Feature Selection Using Parallel Genetic Algorithm for the Prediction of Geometric Mean Diameter of Soil Aggregates by Machine Learning Methods

Abstract

Aggregate stability is a useful soil physical dynamic index of soil resistivity to surface wind and water erosion in all ecosystems, especially, in arid and semi-arid regions. Two machine learning techniques including support vector machines (SVMs) and artificial neural networks (ANNs) were used to develop predictive models for the estimation of geometric mean diameter (GMD) of soil aggregates. An empirical multiple linear regression (MLR) model was also constructed as the benchmark to compare their performances. Furthermore, the influence of feature space dimension reduction using parallel genetic algorithm (PGA) on the prediction accuracy of all investigated techniques was evaluated. The ANN model achieved greater accuracy in GMD prediction as compared to the MLR and SVM models.
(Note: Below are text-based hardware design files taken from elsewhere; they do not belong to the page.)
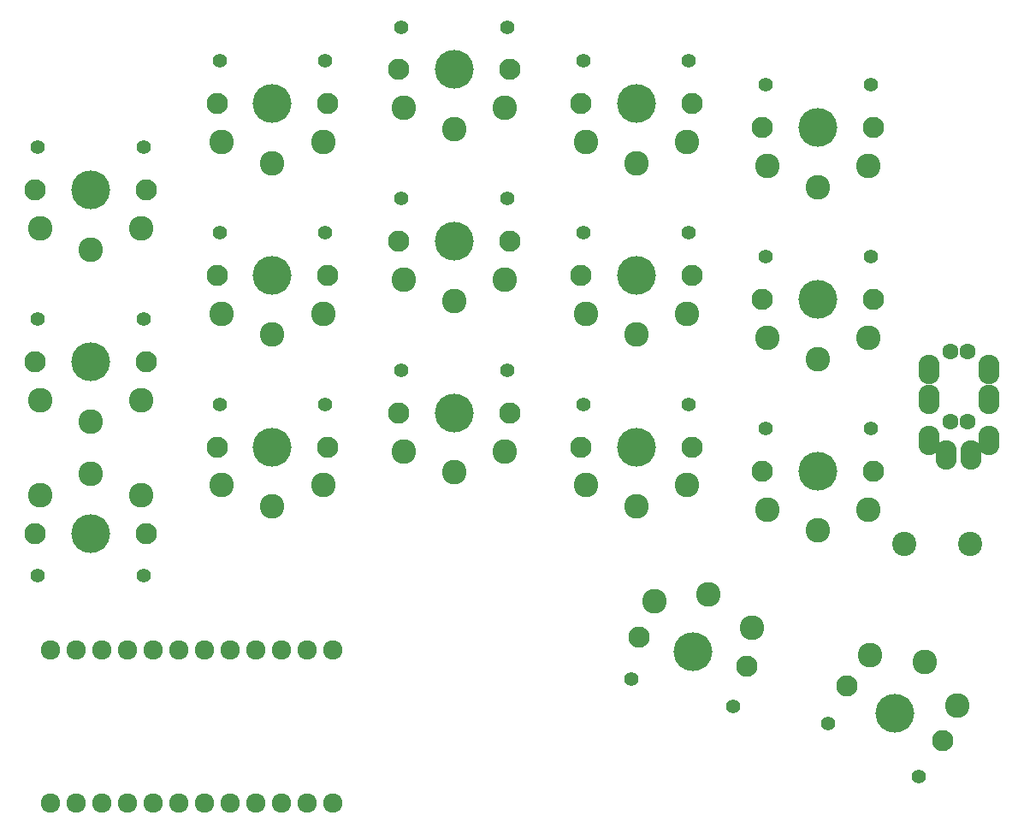
<source format=gts>
G04 #@! TF.GenerationSoftware,KiCad,Pcbnew,5.1.6*
G04 #@! TF.CreationDate,2020-07-27T10:41:18+01:00*
G04 #@! TF.ProjectId,cradio10,63726164-696f-4313-902e-6b696361645f,1.0*
G04 #@! TF.SameCoordinates,Original*
G04 #@! TF.FileFunction,Soldermask,Top*
G04 #@! TF.FilePolarity,Negative*
%FSLAX46Y46*%
G04 Gerber Fmt 4.6, Leading zero omitted, Abs format (unit mm)*
G04 Created by KiCad (PCBNEW 5.1.6) date 2020-07-27 10:41:18*
%MOMM*%
%LPD*%
G01*
G04 APERTURE LIST*
%ADD10C,1.390600*%
%ADD11C,2.432000*%
%ADD12C,3.829000*%
%ADD13C,2.101800*%
%ADD14C,2.400000*%
%ADD15C,1.924000*%
%ADD16O,2.100000X2.900000*%
%ADD17C,1.600000*%
G04 APERTURE END LIST*
D10*
X97502827Y-85509853D03*
D11*
X109445142Y-80427577D03*
D12*
X103632000Y-82804000D03*
D11*
X99785883Y-77839387D03*
X105159032Y-77105038D03*
D10*
X107587093Y-88211924D03*
D13*
X108944592Y-84227505D03*
X98319408Y-81380495D03*
D10*
X110780000Y-60720000D03*
D11*
X121000000Y-68720000D03*
D12*
X116000000Y-64920000D03*
D11*
X111000000Y-68720000D03*
X116000000Y-70820000D03*
D10*
X121220000Y-60720000D03*
D13*
X121500000Y-64920000D03*
X110500000Y-64920000D03*
D10*
X116959347Y-89937307D03*
D11*
X129810127Y-88119103D03*
D12*
X123580000Y-88910000D03*
D11*
X121149873Y-83119103D03*
X126530000Y-83800450D03*
D10*
X126000653Y-95157307D03*
D13*
X128343140Y-91660000D03*
X118816860Y-86160000D03*
D10*
X92780000Y-58345000D03*
D11*
X103000000Y-66345000D03*
D12*
X98000000Y-62545000D03*
D11*
X93000000Y-66345000D03*
X98000000Y-68445000D03*
D10*
X103220000Y-58345000D03*
D13*
X103500000Y-62545000D03*
X92500000Y-62545000D03*
D10*
X74780000Y-54970000D03*
D11*
X85000000Y-62970000D03*
D12*
X80000000Y-59170000D03*
D11*
X75000000Y-62970000D03*
X80000000Y-65070000D03*
D10*
X85220000Y-54970000D03*
D13*
X85500000Y-59170000D03*
X74500000Y-59170000D03*
D10*
X56780000Y-58345000D03*
D11*
X67000000Y-66345000D03*
D12*
X62000000Y-62545000D03*
D11*
X57000000Y-66345000D03*
X62000000Y-68445000D03*
D10*
X67220000Y-58345000D03*
D13*
X67500000Y-62545000D03*
X56500000Y-62545000D03*
D10*
X38780000Y-75305000D03*
D11*
X49000000Y-67305000D03*
D12*
X44000000Y-71105000D03*
D11*
X39000000Y-67305000D03*
X44000000Y-65205000D03*
D10*
X49220000Y-75305000D03*
D13*
X49500000Y-71105000D03*
X38500000Y-71105000D03*
D10*
X110780000Y-43720000D03*
D11*
X121000000Y-51720000D03*
D12*
X116000000Y-47920000D03*
D11*
X111000000Y-51720000D03*
X116000000Y-53820000D03*
D10*
X121220000Y-43720000D03*
D13*
X121500000Y-47920000D03*
X110500000Y-47920000D03*
D10*
X92780000Y-41340000D03*
D11*
X103000000Y-49340000D03*
D12*
X98000000Y-45540000D03*
D11*
X93000000Y-49340000D03*
X98000000Y-51440000D03*
D10*
X103220000Y-41340000D03*
D13*
X103500000Y-45540000D03*
X92500000Y-45540000D03*
D10*
X74780000Y-37970000D03*
D11*
X85000000Y-45970000D03*
D12*
X80000000Y-42170000D03*
D11*
X75000000Y-45970000D03*
X80000000Y-48070000D03*
D10*
X85220000Y-37970000D03*
D13*
X85500000Y-42170000D03*
X74500000Y-42170000D03*
D10*
X56780000Y-41340000D03*
D11*
X67000000Y-49340000D03*
D12*
X62000000Y-45540000D03*
D11*
X57000000Y-49340000D03*
X62000000Y-51440000D03*
D10*
X67220000Y-41340000D03*
D13*
X67500000Y-45540000D03*
X56500000Y-45540000D03*
D10*
X38780000Y-49900000D03*
D11*
X49000000Y-57900000D03*
D12*
X44000000Y-54100000D03*
D11*
X39000000Y-57900000D03*
X44000000Y-60000000D03*
D10*
X49220000Y-49900000D03*
D13*
X49500000Y-54100000D03*
X38500000Y-54100000D03*
D10*
X110780000Y-26720000D03*
D11*
X121000000Y-34720000D03*
D12*
X116000000Y-30920000D03*
D11*
X111000000Y-34720000D03*
X116000000Y-36820000D03*
D10*
X121220000Y-26720000D03*
D13*
X121500000Y-30920000D03*
X110500000Y-30920000D03*
D10*
X92780000Y-24340000D03*
D11*
X103000000Y-32340000D03*
D12*
X98000000Y-28540000D03*
D11*
X93000000Y-32340000D03*
X98000000Y-34440000D03*
D10*
X103220000Y-24340000D03*
D13*
X103500000Y-28540000D03*
X92500000Y-28540000D03*
D10*
X74780000Y-20980000D03*
D11*
X85000000Y-28980000D03*
D12*
X80000000Y-25180000D03*
D11*
X75000000Y-28980000D03*
X80000000Y-31080000D03*
D10*
X85220000Y-20980000D03*
D13*
X85500000Y-25180000D03*
X74500000Y-25180000D03*
D10*
X38780000Y-32900000D03*
D11*
X49000000Y-40900000D03*
D12*
X44000000Y-37100000D03*
D11*
X39000000Y-40900000D03*
X44000000Y-43000000D03*
D10*
X49220000Y-32900000D03*
D13*
X49500000Y-37100000D03*
X38500000Y-37100000D03*
D10*
X56780000Y-24340000D03*
D11*
X67000000Y-32340000D03*
D12*
X62000000Y-28540000D03*
D11*
X57000000Y-32340000D03*
X62000000Y-34440000D03*
D10*
X67220000Y-24340000D03*
D13*
X67500000Y-28540000D03*
X56500000Y-28540000D03*
D14*
X124512000Y-72136000D03*
X131012000Y-72136000D03*
D15*
X40062000Y-97838600D03*
X42602000Y-97838600D03*
X45142000Y-97838600D03*
X47682000Y-97838600D03*
X50222000Y-97838600D03*
X52762000Y-97838600D03*
X55302000Y-97838600D03*
X57842000Y-97838600D03*
X60382000Y-97838600D03*
X62922000Y-97838600D03*
X65462000Y-97838600D03*
X68002000Y-97838600D03*
X68002000Y-82618600D03*
X65462000Y-82618600D03*
X62922000Y-82618600D03*
X60382000Y-82618600D03*
X57842000Y-82618600D03*
X55302000Y-82618600D03*
X52762000Y-82618600D03*
X50222000Y-82618600D03*
X47682000Y-82618600D03*
X45142000Y-82618600D03*
X42602000Y-82618600D03*
X40062000Y-82618600D03*
D16*
X128710000Y-63362000D03*
X132910000Y-61862000D03*
X132910000Y-57862000D03*
X132910000Y-54862000D03*
D17*
X130810000Y-60062000D03*
X130810000Y-53062000D03*
D16*
X126960000Y-57862000D03*
X126960000Y-54862000D03*
X131160000Y-63362000D03*
X126960000Y-61862000D03*
D17*
X129060000Y-53062000D03*
X129060000Y-60062000D03*
M02*

</source>
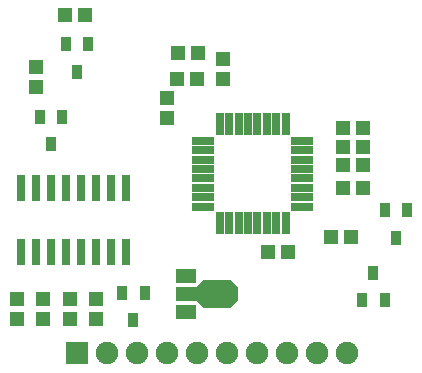
<source format=gbr>
%TF.GenerationSoftware,Novarm,DipTrace,3.0.0.2*%
%TF.CreationDate,2017-04-09T13:10:19+02:00*%
%FSLAX26Y26*%
%MOIN*%
%TF.FileFunction,Soldermask,Bot*%
%TF.Part,Single*%
%AMOUTLINE1*
4,1,10,
-0.104409,0.023701,
-0.035128,0.023701,
-0.011506,0.047323,
0.078435,0.047323,
0.104409,0.021348,
0.104409,-0.021348,
0.078435,-0.047323,
-0.011506,-0.047323,
-0.035128,-0.023701,
-0.104409,-0.023701,
-0.104409,0.023701,
0*%
%ADD46R,0.031654X0.086772*%
%ADD48R,0.074961X0.027717*%
%ADD50R,0.027717X0.074961*%
%ADD56R,0.067087X0.047402*%
%ADD58R,0.033622X0.04937*%
%ADD60C,0.074961*%
%ADD62R,0.074961X0.074961*%
%ADD70R,0.047402X0.051339*%
%ADD72R,0.051339X0.047402*%
%ADD81OUTLINE1*%
G75*
G01*
%LPD*%
D72*
X1614587Y919016D3*
X1681516D3*
X1106516Y1531516D3*
X1173445D3*
D70*
X1069016Y1381516D3*
Y1314587D3*
D72*
X1406516Y869016D3*
X1473445D3*
D62*
X769016Y531516D3*
D60*
X869016D3*
X969016D3*
X1069016D3*
X1169016D3*
X1269016D3*
X1369016D3*
X1469016D3*
X1569016D3*
X1669016D3*
D70*
X569016Y644016D3*
Y710945D3*
X656516Y644016D3*
Y710945D3*
X744016Y644016D3*
Y710945D3*
D58*
X731713Y1559567D3*
X806516D3*
X769114Y1469016D3*
X1794016Y1006516D3*
X1868819D3*
X1831417Y915965D3*
X644016Y1319016D3*
X718819D3*
X681417Y1228465D3*
X1794016Y706516D3*
X1719213D3*
X1756614Y797067D3*
X919016Y731516D3*
X993819D3*
X956417Y640965D3*
D70*
X831516Y644016D3*
Y710945D3*
D56*
X1131516Y669016D3*
D81*
X1202382Y728071D3*
D56*
X1131516Y787126D3*
D72*
X794016Y1656516D3*
X727087D3*
X1656516Y1081516D3*
X1723445D3*
X1656516Y1281516D3*
X1723445D3*
D70*
X631516Y1419016D3*
Y1485945D3*
D72*
X1656516Y1219016D3*
X1723445D3*
X1656516Y1156516D3*
X1723445D3*
X1169016Y1444016D3*
X1102087D3*
D50*
X1244016Y1294016D3*
X1275512D3*
X1307008D3*
X1338504D3*
X1370000D3*
X1401496D3*
X1432992D3*
X1464488D3*
D48*
X1519606Y1238898D3*
Y1207402D3*
Y1175906D3*
Y1144409D3*
Y1112913D3*
Y1081417D3*
Y1049921D3*
Y1018425D3*
D50*
X1464488Y963307D3*
X1432992D3*
X1401496D3*
X1370000D3*
X1338504D3*
X1307008D3*
X1275512D3*
X1244016D3*
D48*
X1188898Y1018425D3*
Y1049921D3*
Y1081417D3*
Y1112913D3*
Y1144409D3*
Y1175906D3*
Y1207402D3*
Y1238898D3*
D70*
X1256516Y1444016D3*
Y1510945D3*
D46*
X581516Y1081516D3*
X631516D3*
X681516D3*
X731516D3*
X781516D3*
X831516D3*
X881516D3*
X931516D3*
Y868917D3*
X881516D3*
X831516D3*
X781516D3*
X731516D3*
X681516D3*
X631516D3*
X581516D3*
M02*

</source>
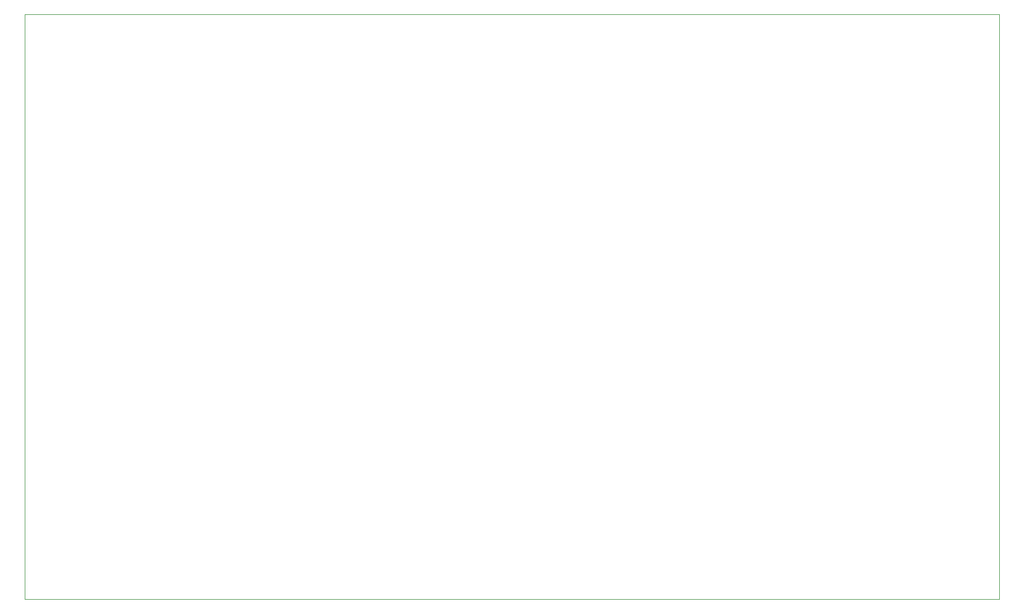
<source format=gbr>
G04 #@! TF.GenerationSoftware,KiCad,Pcbnew,5.1.10-88a1d61d58~88~ubuntu20.04.1*
G04 #@! TF.CreationDate,2021-05-20T09:11:12-04:00*
G04 #@! TF.ProjectId,CPUandGlueLogic,43505561-6e64-4476-9c75-654c6f676963,1*
G04 #@! TF.SameCoordinates,Original*
G04 #@! TF.FileFunction,Profile,NP*
%FSLAX46Y46*%
G04 Gerber Fmt 4.6, Leading zero omitted, Abs format (unit mm)*
G04 Created by KiCad (PCBNEW 5.1.10-88a1d61d58~88~ubuntu20.04.1) date 2021-05-20 09:11:12*
%MOMM*%
%LPD*%
G01*
G04 APERTURE LIST*
G04 #@! TA.AperFunction,Profile*
%ADD10C,0.038100*%
G04 #@! TD*
G04 APERTURE END LIST*
D10*
X150000000Y0D02*
X0Y0D01*
X150000000Y-90000000D02*
X150000000Y0D01*
X0Y-90000000D02*
X150000000Y-90000000D01*
X0Y0D02*
X0Y-90000000D01*
M02*

</source>
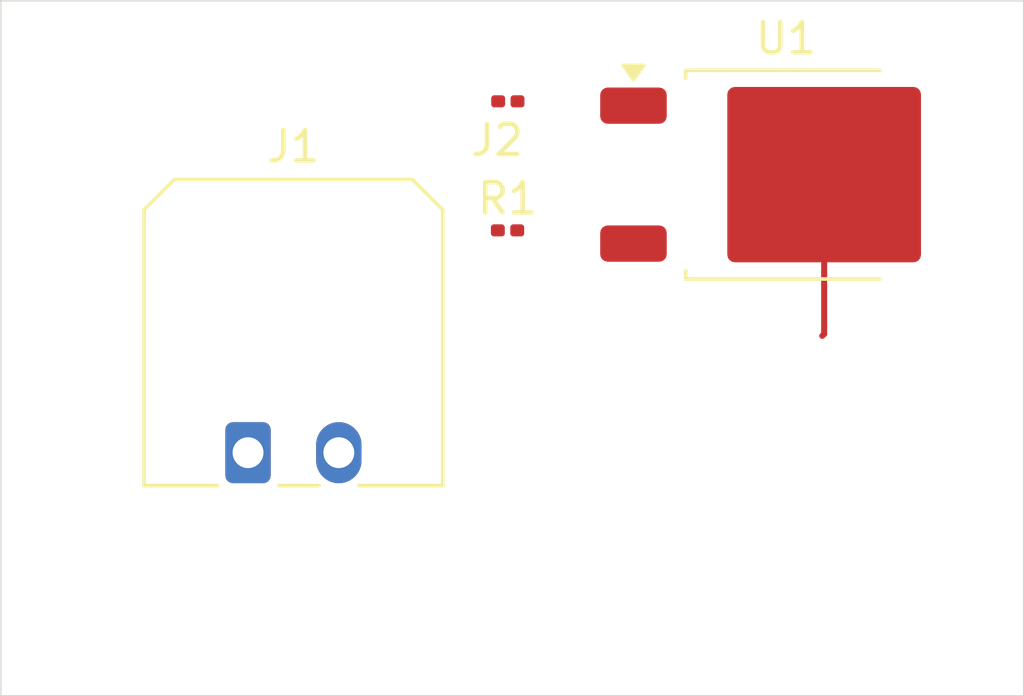
<source format=kicad_pcb>
(kicad_pcb
	(version 20241229)
	(generator "pcbnew")
	(generator_version "9.0")
	(general
		(thickness 1.6)
		(legacy_teardrops no)
	)
	(paper "A4")
	(layers
		(0 "F.Cu" signal)
		(2 "B.Cu" signal)
		(9 "F.Adhes" user "F.Adhesive")
		(11 "B.Adhes" user "B.Adhesive")
		(13 "F.Paste" user)
		(15 "B.Paste" user)
		(5 "F.SilkS" user "F.Silkscreen")
		(7 "B.SilkS" user "B.Silkscreen")
		(1 "F.Mask" user)
		(3 "B.Mask" user)
		(17 "Dwgs.User" user "User.Drawings")
		(19 "Cmts.User" user "User.Comments")
		(21 "Eco1.User" user "User.Eco1")
		(23 "Eco2.User" user "User.Eco2")
		(25 "Edge.Cuts" user)
		(27 "Margin" user)
		(31 "F.CrtYd" user "F.Courtyard")
		(29 "B.CrtYd" user "B.Courtyard")
		(35 "F.Fab" user)
		(33 "B.Fab" user)
		(39 "User.1" user)
		(41 "User.2" user)
		(43 "User.3" user)
		(45 "User.4" user)
	)
	(setup
		(pad_to_mask_clearance 0)
		(allow_soldermask_bridges_in_footprints no)
		(tenting front back)
		(pcbplotparams
			(layerselection 0x00000000_00000000_55555555_5755f5ff)
			(plot_on_all_layers_selection 0x00000000_00000000_00000000_00000000)
			(disableapertmacros no)
			(usegerberextensions no)
			(usegerberattributes yes)
			(usegerberadvancedattributes yes)
			(creategerberjobfile yes)
			(dashed_line_dash_ratio 12.000000)
			(dashed_line_gap_ratio 3.000000)
			(svgprecision 4)
			(plotframeref no)
			(mode 1)
			(useauxorigin no)
			(hpglpennumber 1)
			(hpglpenspeed 20)
			(hpglpendiameter 15.000000)
			(pdf_front_fp_property_popups yes)
			(pdf_back_fp_property_popups yes)
			(pdf_metadata yes)
			(pdf_single_document no)
			(dxfpolygonmode yes)
			(dxfimperialunits yes)
			(dxfusepcbnewfont yes)
			(psnegative no)
			(psa4output no)
			(plot_black_and_white yes)
			(sketchpadsonfab no)
			(plotpadnumbers no)
			(hidednponfab no)
			(sketchdnponfab yes)
			(crossoutdnponfab yes)
			(subtractmaskfromsilk no)
			(outputformat 1)
			(mirror no)
			(drillshape 1)
			(scaleselection 1)
			(outputdirectory "")
		)
	)
	(net 0 "")
	(net 1 "unconnected-(J1-Pin_1-Pad1)")
	(net 2 "Net-(J1-Pin_2)")
	(net 3 "GND")
	(net 4 "+4V")
	(net 5 "Net-(U1-Cathode)")
	(footprint "Resistor_SMD:R_0201_0603Metric" (layer "F.Cu") (at 120.92476 66.27114))
	(footprint "Resistor_SMD:R_0201_0603Metric" (layer "F.Cu") (at 120.93444 62.00394 180))
	(footprint "Package_TO_SOT_SMD:TO-252-2" (layer "F.Cu") (at 130.12544 64.4281))
	(footprint "Connector_Molex:Molex_Micro-Fit_3.0_43650-0200_1x02_P3.00mm_Horizontal" (layer "F.Cu") (at 112.35042 73.62136))
	(gr_rect
		(start 104.18064 58.67908)
		(end 137.98042 81.66354)
		(stroke
			(width 0.05)
			(type default)
		)
		(fill no)
		(layer "Edge.Cuts")
		(uuid "2e12d3dd-cac9-4b5d-8acc-1fc2f0417b12")
	)
	(segment
		(start 131.38544 64.4281)
		(end 131.38544 69.69616)
		(width 0.2)
		(layer "F.Cu")
		(net 2)
		(uuid "0a2b6e4d-54df-4dd6-a604-8dad66cf990c")
	)
	(segment
		(start 131.38544 69.69616)
		(end 131.32304 69.75856)
		(width 0.2)
		(layer "F.Cu")
		(net 2)
		(uuid "8f776810-c47a-438b-8d11-64f498165dd3")
	)
	(segment
		(start 120.61444 62.00394)
		(end 120.60476 62.01362)
		(width 0.2)
		(layer "F.Cu")
		(net 3)
		(uuid "b30db802-b74c-49ab-8edc-fa0ce8f2dd32")
	)
	(segment
		(start 124.64848 66.27114)
		(end 125.08544 66.7081)
		(width 0.2)
		(layer "F.Cu")
		(net 5)
		(uuid "e65e1c23-b395-4897-8396-2269ef055409")
	)
	(embedded_fonts no)
)

</source>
The obtained ERROR% value in GMD prediction using the ANN model was 6.9%, while it was 15.7 and 10.6% for the MLR and SVM models, respectively. Feature selection using PGA improved the prediction accuracy of all investigated techniques. The coefficient of determination (R2) values between the measured and the predicted GMD values using PGA-based MLR, SVM, and ANN models increased by 20.0, 12.2, and 8.8% in comparison with the proposed MLR, SVM, and ANN models. In conclusion, it appears that the PGA-based ANN model could be considered as an alternative to conventional regression models for the GMD prediction.